A principal característica daquela que Guattari denominou “subjetividade capitalística” seria justamente bloquear os processos de singularização na experiência de subjetivação, instaurando em seu lugar processos de individualização relativos a uma forma serializada, modelizadora e empobrecida daquela mesma experiência. A ordem capitalística se projetaria tanto na realidade do mundo quanto na realidade psíquica, produzindo os modos de relação humana até mesmo no nível inconsciente.

Tudo que é do domínio da ruptura, da surpresa e da angústia, mas também do desejo, da vontade de amar e de criar deve se encaixar de algum jeito nos registros de referências dominantes. Há sempre um arranjo que tenta prever tudo o que possa ser da natureza de uma dissidência do pensamento e do desejo. Há uma tentativa de eliminação daquilo que eu chamo de processos de singularização. Tudo o que surpreende, ainda que levemente, deve ser classificável em alguma zona de enquadramento, de referenciação. (GUATTARI e ROLNIK, 1986, p.43).

No entanto, o próprio desenvolvimento da subjetividade capitalística determinaria a emergência de inúmeras possibilidades tanto de desvio quanto de reapropriação. Seria justamente a redução excessiva do número de possibilidades de subjetivação, pelo processo de produção de subjetividade capitalística, que conduziria ao surgimento constante de áreas de escape, pontos de ruptura e resistência os quais seriam, para Guattari, focos de resistência política da maior importância à própria ordem capitalista. Estes pontos de ruptura e resistência, identificáveis também no trabalho de Foucault, são denominados por Guattari “processos de singularização” ou “revoluções moleculares”.

Tanto Foucault quanto Guattari afirmam a idéia de que os modos de subjetivação organizados a partir da modernidade, ancorados em estratégias de individualização e

identidade, encontram-se em crise: quanto mais estas estratégias buscam centrar a subjetividade sob a forma da identidade, tanto mais os processos de subjetivação resistem, criando linhas de fuga a todos os dispositivos e espaços disciplinares.

Para Fernando Rey (2003, p.114), ao destacar a singularização como uma das dimensões essenciais do processo de constituição da subjetividade, Guattari passaria a afirmar a possibilidade de um sujeito de criação e ruptura e não apenas submetido ao universo simbólico pela linguagem, do qual emergiria apenas como efeito de enunciação. Neste mesmo trabalho, Rey (2003), referindo-se à AD, apontou um importante risco implícito nesta construção teórica: de suas formulações resultaria uma concepção de sujeito submetido em sua relação com a língua e com a história. Para este autor, na AD

o sujeito é despersonalizado e se estabelece uma separação sem reconciliação entre ele e sua história, e as formações discursivas em que se situa para falar. Se o sujeito não está subjetivamente constituído como resultado da subjetivação de sua própria história, sem dúvida fica completamente a mercê de um discurso socialmente organizado em que expressa a história da sociedade. (REY, op. cit., p.233).

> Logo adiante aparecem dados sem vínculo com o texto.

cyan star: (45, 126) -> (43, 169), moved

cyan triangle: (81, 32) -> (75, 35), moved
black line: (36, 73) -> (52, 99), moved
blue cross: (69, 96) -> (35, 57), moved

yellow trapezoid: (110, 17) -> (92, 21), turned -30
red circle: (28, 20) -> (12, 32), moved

Ao conceber o processo de constituição da identidade individual pelos mecanismos de interpelação ideológica e de recalque inconsciente (ambos mediados exclusivamente pela linguagem), os quais pelo seu próprio funcionamento apagariam os determinantes desta mesma constituição,

o sujeito aparece como efeito, como produto, e é totalmente determinado já desde fora, perdendo assim os atributos centrais que de nossa perspectiva devem caracterizá-lo: sua capacidade criativa e generativa, que fazem dele um momento permanente de tensão com o estabelecido, capaz de representar inúmeras alternativas de ruptura. (REY, op.cit.:233).

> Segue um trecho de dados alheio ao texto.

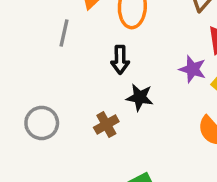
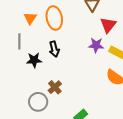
black star: (140, 97) -> (34, 60), moved
gray circle: (42, 123) -> (38, 102), moved

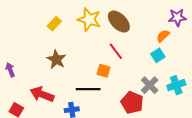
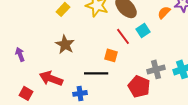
orange semicircle: (163, 36) -> (164, 12), moved
cyan square: (158, 55) -> (143, 30), moved
gray cross: (150, 85) -> (156, 69), turned 30

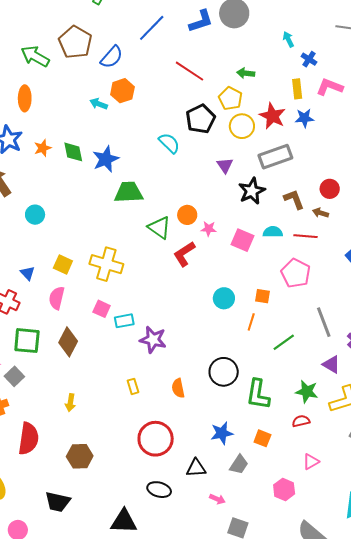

A vinculação exclusiva desta processualidade na constituição da subjetividade à instância da linguagem, como vimos, encontrou diversos críticos. Especialmente Guattari, ao valorizar os agenciamentos coletivos de enunciação, amplia os determinantes deste processo para nele englobar elementos a-significantes, de modo que um processo singular de subjetivação seja entendido, nesta perspectiva, como uma prática, ao mesmo tempo discursiva e não discursiva. Dessa forma, ao demonstrar em seu trabalho grande sensibilidade aos processos de singularização, os quais considera capazes de promover ruptura e resistência à modelização imposta pelo processo de subjetivação capitalística, Guattari assume uma posição original na tematização da categoria subjetividade.